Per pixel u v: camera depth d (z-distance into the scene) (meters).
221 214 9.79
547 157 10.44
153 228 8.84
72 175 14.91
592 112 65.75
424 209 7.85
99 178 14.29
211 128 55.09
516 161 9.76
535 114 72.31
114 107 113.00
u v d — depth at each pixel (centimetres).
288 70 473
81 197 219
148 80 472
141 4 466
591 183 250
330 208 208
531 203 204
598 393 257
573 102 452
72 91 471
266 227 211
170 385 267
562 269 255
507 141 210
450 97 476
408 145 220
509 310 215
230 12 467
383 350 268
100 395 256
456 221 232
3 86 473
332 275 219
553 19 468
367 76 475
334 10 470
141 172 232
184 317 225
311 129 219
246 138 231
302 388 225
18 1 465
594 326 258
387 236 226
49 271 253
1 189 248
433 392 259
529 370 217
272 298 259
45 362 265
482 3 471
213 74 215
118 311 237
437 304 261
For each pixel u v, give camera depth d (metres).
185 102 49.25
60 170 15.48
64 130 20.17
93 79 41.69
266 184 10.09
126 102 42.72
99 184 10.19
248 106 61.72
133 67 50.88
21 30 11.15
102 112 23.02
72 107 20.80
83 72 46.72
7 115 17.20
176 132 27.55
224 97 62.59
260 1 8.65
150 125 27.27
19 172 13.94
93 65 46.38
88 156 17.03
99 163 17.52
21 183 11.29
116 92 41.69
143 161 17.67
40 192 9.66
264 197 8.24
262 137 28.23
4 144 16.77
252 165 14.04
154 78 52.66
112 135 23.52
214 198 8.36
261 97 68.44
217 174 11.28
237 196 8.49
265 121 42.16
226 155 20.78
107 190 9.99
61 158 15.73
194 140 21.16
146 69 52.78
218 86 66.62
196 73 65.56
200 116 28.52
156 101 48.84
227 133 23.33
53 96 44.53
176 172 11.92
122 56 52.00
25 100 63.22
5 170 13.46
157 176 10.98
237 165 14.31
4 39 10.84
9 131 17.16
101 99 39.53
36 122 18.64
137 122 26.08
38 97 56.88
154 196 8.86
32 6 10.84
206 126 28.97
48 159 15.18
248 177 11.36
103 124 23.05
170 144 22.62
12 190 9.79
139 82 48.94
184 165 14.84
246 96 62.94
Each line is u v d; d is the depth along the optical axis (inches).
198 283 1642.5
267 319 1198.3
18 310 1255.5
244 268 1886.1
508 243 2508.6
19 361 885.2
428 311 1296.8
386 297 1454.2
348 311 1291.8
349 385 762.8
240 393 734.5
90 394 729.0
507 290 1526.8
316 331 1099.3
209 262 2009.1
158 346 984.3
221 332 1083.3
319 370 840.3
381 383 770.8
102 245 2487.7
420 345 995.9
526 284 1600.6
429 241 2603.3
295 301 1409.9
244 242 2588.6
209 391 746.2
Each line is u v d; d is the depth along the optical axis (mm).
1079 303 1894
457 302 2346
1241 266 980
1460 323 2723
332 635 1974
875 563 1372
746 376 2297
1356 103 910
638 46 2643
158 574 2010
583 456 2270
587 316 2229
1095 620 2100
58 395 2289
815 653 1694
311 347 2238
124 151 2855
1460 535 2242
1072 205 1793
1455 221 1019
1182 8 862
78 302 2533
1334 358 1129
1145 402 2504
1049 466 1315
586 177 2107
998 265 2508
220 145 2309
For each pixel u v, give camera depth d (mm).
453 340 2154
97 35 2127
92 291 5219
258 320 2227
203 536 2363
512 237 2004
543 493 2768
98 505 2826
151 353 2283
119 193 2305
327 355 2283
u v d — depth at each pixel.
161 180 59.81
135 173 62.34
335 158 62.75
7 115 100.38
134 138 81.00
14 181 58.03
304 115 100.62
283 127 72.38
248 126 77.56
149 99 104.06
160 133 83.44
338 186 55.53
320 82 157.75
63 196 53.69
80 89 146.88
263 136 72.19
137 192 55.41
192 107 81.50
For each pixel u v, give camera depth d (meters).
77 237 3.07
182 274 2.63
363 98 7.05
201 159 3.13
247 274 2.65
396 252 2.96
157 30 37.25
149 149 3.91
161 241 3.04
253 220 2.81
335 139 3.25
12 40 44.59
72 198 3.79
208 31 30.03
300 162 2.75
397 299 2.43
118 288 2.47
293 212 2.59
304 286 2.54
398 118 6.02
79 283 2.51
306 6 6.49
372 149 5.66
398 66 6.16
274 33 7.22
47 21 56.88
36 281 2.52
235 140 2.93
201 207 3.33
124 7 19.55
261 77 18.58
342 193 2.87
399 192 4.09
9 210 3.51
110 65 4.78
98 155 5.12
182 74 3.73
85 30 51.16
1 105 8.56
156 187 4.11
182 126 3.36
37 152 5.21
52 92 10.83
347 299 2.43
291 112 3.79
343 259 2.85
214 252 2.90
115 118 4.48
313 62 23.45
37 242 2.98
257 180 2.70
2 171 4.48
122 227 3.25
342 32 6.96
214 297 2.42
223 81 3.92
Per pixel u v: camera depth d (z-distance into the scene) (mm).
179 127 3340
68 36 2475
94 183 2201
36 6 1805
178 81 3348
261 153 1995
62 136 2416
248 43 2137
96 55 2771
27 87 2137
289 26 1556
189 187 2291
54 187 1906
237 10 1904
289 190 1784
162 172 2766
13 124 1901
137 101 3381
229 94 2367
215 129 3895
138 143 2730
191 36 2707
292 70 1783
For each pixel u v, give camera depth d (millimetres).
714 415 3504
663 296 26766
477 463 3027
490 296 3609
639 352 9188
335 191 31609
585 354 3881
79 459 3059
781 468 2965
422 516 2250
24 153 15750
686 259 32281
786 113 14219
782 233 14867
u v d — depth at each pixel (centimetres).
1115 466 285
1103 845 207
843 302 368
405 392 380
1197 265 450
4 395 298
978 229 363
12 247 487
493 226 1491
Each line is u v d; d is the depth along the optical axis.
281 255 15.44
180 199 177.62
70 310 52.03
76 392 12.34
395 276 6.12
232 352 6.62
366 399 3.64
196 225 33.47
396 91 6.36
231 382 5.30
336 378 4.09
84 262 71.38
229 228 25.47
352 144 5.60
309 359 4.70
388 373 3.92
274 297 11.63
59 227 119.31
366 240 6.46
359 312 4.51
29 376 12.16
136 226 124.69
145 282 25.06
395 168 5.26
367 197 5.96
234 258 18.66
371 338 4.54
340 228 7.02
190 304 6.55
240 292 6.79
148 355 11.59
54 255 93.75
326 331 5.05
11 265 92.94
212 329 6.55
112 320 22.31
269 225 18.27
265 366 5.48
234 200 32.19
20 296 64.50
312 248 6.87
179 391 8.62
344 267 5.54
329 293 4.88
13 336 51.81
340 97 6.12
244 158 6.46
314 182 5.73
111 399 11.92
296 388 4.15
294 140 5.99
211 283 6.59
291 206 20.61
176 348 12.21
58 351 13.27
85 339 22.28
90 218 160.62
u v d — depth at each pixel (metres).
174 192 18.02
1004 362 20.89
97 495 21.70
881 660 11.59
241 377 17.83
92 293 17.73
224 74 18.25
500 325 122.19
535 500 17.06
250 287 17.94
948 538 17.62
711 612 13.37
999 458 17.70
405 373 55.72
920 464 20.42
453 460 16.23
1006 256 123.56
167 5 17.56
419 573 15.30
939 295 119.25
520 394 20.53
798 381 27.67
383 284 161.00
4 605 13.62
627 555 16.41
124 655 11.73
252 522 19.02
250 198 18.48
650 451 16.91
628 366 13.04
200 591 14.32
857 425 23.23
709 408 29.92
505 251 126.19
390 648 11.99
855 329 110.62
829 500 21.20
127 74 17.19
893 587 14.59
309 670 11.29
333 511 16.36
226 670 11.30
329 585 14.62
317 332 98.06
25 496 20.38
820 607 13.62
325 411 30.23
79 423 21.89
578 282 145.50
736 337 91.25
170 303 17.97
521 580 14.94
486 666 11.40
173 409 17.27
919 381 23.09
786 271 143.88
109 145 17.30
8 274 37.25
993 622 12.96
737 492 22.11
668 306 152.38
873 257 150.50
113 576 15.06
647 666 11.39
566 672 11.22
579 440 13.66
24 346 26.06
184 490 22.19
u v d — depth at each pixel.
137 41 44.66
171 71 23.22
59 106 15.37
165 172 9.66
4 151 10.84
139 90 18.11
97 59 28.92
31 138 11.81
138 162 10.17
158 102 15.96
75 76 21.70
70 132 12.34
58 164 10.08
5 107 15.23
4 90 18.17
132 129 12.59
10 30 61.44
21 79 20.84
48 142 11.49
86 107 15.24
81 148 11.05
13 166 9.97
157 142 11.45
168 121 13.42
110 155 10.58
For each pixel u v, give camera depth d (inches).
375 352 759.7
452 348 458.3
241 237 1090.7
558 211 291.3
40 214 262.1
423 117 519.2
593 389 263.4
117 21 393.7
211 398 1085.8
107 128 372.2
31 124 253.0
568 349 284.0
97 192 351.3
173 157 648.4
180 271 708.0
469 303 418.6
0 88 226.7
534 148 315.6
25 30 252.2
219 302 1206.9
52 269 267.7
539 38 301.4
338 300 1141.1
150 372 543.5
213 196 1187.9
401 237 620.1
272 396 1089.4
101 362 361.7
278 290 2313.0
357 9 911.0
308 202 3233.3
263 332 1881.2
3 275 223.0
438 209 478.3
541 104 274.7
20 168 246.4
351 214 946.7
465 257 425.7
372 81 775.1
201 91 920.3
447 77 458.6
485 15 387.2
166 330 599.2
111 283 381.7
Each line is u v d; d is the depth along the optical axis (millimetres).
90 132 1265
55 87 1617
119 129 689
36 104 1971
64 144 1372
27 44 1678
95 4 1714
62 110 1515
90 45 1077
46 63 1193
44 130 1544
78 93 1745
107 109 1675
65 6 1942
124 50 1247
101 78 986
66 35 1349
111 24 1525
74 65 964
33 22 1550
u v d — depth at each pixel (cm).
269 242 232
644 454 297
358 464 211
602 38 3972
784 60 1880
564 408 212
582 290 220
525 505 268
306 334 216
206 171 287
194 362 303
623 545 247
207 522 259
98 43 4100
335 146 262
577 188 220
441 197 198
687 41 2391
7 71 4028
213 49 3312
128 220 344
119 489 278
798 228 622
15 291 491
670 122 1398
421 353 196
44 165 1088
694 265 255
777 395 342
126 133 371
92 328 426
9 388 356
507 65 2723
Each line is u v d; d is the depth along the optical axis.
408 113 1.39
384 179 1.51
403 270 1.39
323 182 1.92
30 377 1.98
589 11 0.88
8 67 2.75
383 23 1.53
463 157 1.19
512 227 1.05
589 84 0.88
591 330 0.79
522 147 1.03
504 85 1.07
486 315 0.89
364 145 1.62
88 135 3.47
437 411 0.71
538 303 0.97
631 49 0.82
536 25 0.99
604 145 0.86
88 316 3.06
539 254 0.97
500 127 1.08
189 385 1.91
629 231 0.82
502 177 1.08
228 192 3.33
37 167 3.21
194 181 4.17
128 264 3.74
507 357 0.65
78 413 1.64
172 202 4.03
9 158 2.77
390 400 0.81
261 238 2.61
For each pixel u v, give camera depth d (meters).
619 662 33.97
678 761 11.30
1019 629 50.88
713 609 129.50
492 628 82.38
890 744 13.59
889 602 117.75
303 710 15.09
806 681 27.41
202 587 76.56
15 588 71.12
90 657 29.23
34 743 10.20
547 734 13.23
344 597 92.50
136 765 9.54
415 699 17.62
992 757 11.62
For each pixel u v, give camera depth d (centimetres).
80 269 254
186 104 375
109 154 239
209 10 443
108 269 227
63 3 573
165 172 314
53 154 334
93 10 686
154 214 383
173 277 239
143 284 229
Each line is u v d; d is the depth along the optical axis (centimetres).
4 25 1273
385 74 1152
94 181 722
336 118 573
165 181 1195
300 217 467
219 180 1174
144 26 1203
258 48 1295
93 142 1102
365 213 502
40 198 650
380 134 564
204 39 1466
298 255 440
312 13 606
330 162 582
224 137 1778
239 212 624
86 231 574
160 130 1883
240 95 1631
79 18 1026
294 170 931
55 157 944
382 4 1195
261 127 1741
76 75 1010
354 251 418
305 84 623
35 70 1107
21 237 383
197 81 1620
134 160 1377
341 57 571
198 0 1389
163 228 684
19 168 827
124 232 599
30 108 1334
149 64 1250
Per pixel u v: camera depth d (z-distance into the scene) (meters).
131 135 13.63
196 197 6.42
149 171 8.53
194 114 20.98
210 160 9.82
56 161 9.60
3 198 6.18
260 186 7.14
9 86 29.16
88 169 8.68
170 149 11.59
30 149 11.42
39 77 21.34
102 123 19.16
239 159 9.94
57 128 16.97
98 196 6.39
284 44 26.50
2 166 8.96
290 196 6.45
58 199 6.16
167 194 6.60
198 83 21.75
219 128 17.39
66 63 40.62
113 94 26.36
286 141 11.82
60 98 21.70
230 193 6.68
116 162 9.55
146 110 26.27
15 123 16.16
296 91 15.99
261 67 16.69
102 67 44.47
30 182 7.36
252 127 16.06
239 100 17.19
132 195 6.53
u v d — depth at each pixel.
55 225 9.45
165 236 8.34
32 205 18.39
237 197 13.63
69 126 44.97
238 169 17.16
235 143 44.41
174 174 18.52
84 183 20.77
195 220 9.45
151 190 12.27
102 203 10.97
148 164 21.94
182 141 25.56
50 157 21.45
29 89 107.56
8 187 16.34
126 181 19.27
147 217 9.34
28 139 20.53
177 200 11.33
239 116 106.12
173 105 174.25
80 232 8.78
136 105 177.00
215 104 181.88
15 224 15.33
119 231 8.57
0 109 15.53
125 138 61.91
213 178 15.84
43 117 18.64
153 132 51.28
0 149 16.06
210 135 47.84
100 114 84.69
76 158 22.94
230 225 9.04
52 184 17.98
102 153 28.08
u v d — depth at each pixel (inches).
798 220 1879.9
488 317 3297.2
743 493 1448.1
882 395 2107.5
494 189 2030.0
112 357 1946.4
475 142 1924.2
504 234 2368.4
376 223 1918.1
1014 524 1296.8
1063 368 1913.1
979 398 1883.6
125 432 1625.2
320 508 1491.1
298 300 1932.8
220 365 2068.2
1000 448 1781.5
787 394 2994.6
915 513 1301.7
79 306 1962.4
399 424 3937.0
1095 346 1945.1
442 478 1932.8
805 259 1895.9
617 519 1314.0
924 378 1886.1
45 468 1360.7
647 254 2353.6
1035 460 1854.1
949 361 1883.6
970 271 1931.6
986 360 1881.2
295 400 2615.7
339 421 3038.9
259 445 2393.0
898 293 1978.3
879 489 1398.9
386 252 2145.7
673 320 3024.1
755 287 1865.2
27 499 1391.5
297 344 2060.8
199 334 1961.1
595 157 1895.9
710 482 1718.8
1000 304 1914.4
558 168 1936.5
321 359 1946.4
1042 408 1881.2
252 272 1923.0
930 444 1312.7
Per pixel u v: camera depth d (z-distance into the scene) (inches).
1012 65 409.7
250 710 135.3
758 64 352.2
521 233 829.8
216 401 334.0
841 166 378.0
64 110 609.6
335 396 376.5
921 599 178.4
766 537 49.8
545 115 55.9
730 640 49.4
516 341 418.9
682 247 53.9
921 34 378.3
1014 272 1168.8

**Task goal**
The answer is the run of lines above from the line containing "237 165 14.31" through the line containing "349 385 762.8", copied exactly and alone.

**Answer area**
237 165 14.31
4 39 10.84
9 131 17.16
101 99 39.53
36 122 18.64
137 122 26.08
38 97 56.88
154 196 8.86
32 6 10.84
206 126 28.97
48 159 15.18
248 177 11.36
103 124 23.05
170 144 22.62
12 190 9.79
139 82 48.94
184 165 14.84
246 96 62.94
Each line is u v d; d is the depth along the optical axis (inches).
198 283 1642.5
267 319 1198.3
18 310 1255.5
244 268 1886.1
508 243 2508.6
19 361 885.2
428 311 1296.8
386 297 1454.2
348 311 1291.8
349 385 762.8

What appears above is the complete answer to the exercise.